In history, this led to the Laws of Moses having great influence on societies’ civil laws.  There were different approaches to the Law.  Most thought that the people of the New Covenant were no longer under the Mosaic Covenant, but that the universal parts of the Law of God still applied in the New Covenant.  There was too easy separation between moral/civic law and ceremonial law (Sabbath, Feasts, circumcision) that promoted replacement theology, that Jewish identity was no longer desirable in the New Covenant, and Israel was replaced.  But not all rejected the election of Israel, and a growing number did see a future destiny for Israel.   

In regard to personal discipleship, there were different approaches.  Some rejoiced in studying the Law and seeking to apply it and live it out by the power of the Spirit. They could say with the Psalmist, “Oh, how I love your Law.” (Calvinists)  Others saw the Law as a background check to make sure one really was walking in the Spirit.  A focus on being in Yeshua and walking in the Spirit would naturally lead to a life in fulfillment of the Law.  In New England, Puritans sought to strictly apply the civil penalties of the Law. Anglicans thought that the New Covenant and the mercy shown on the cross called governments to a more merciful application of civil law.  

The great revivalist Methodist Charles Finney stated that the difference between the Old Covenant and the New was that the New empowered us to do what the Old required but did not give them the power to fulfill. This was quite in line with John Wesley.  The Methodist founder of Wheaton College stated that his vision was that the Law of God would become the Law of the Land (on his memorial plaque in Blanchard Hall tower.)  This was close to the statement of Prime Minister Abraham Kuyper of Holland at the turn of the century 120 years ago. How much to focus on the Law revealed differences in approach.  Peace churches emphasized the application of the Law in the teaching of Jesus. 

Classic dispensationalism radically upended the overlap of Protestant consensus.  It stated that the ten comments were not incumbent and that even the Sermon on the Mount was part of the Dispensation of Law that was canceled in the cross.  Not only could one be saved and continue in sin, but if a person did dedicate their lives to Yeshua, then they were not to seek obedience to the Law, even as taught by Yeshua, but to be instructed in a holy life by the teaching of the epistles since they were post-Pentecost. Only the epistles were incumbent.  Of course, this contradicted II Tim. 3:16 and other texts.  The discipleship function of the Law, Calvin’s third use, was lost.  

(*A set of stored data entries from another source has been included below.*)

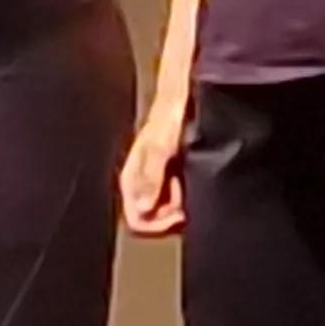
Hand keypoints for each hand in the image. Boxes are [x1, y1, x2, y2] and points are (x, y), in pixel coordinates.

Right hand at [118, 108, 188, 237]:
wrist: (178, 101)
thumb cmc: (167, 120)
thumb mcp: (160, 149)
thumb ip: (151, 179)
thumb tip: (142, 207)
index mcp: (131, 181)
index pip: (136, 221)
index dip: (158, 225)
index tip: (178, 214)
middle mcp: (140, 186)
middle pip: (151, 220)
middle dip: (170, 218)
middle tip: (188, 203)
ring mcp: (153, 183)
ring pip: (163, 213)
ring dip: (179, 209)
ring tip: (191, 190)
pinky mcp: (167, 179)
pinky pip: (172, 202)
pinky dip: (184, 200)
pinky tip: (193, 185)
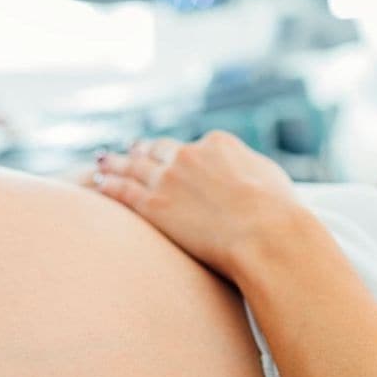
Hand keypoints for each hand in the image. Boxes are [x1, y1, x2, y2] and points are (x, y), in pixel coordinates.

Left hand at [86, 131, 299, 278]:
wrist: (265, 232)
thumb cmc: (278, 212)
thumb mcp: (270, 178)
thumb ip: (251, 170)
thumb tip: (249, 174)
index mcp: (219, 144)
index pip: (195, 146)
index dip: (179, 151)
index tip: (169, 152)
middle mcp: (189, 155)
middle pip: (158, 151)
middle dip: (143, 150)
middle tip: (131, 149)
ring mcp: (168, 178)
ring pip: (134, 166)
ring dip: (116, 163)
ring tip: (103, 162)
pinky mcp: (154, 204)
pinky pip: (123, 190)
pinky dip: (108, 183)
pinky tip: (97, 181)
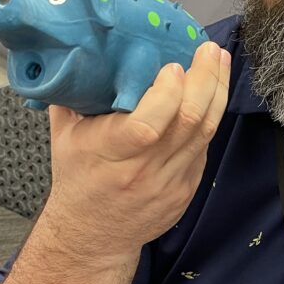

However, one of the real losses was the loss of the quest for social justice as seen in Calvin, Wesley, Wilburforce, Finney, and Blanchard.  This undercut the social progress in the world that resulted from Christian influence.  Instead, the world was a sinking ship, and our job was to get people into the lifeboats.  Seeing improvement and reformation in society was a foolish endeavor.  Dr. Arthur Holmes at Wheaton, the most famous philosopher in Wheaton’s history, said in 1967.  “We have lost 100 years.”  Carl F. H. Henry, the theologian to Billy Graham, began to address this in his 1947 book, “The Uneasy Conscience of Modern Fundamentalism.”   It partly explains why Evangelicals in America were mostly absent in the Civil Rights Movement of the 1960s.  

The Classic Dispensationalist approach to God’s Law was wrong. Thankfully Progressive Dispensationalists are changing and coming out from these orientations.  However, these essays are on the classic views so that one may more easily recognize what still lingers.  When one knows the errors of Classic Dispensationalists one can better understand the changes in the Progressive Dispensationalist views.  There are views in the Progressive Dispensationalist teaching that we still need to get beyond.